### [Obiettivo del compito]
Quali righe dei dati contengono la parola "Richard"? Individuale e ricopiale per intero.

..............................

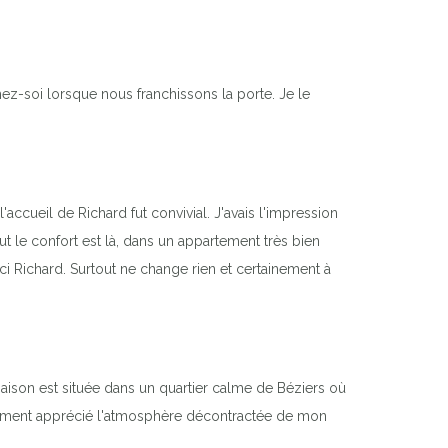
ez-soi lorsque nous franchissons la porte. Je le
ccueil de Richard fut convivial. J'avais l'impression
ut le confort est là, dans un appartement très bien
ci Richard. Surtout ne change rien et certainement à
aison est située dans un quartier calme de Béziers où
vraiment apprécié l'atmosphère décontractée de mon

..............................

### [Risposta al compito]
ccueil de Richard fut convivial. J'avais l'impression
ci Richard. Surtout ne change rien et certainement à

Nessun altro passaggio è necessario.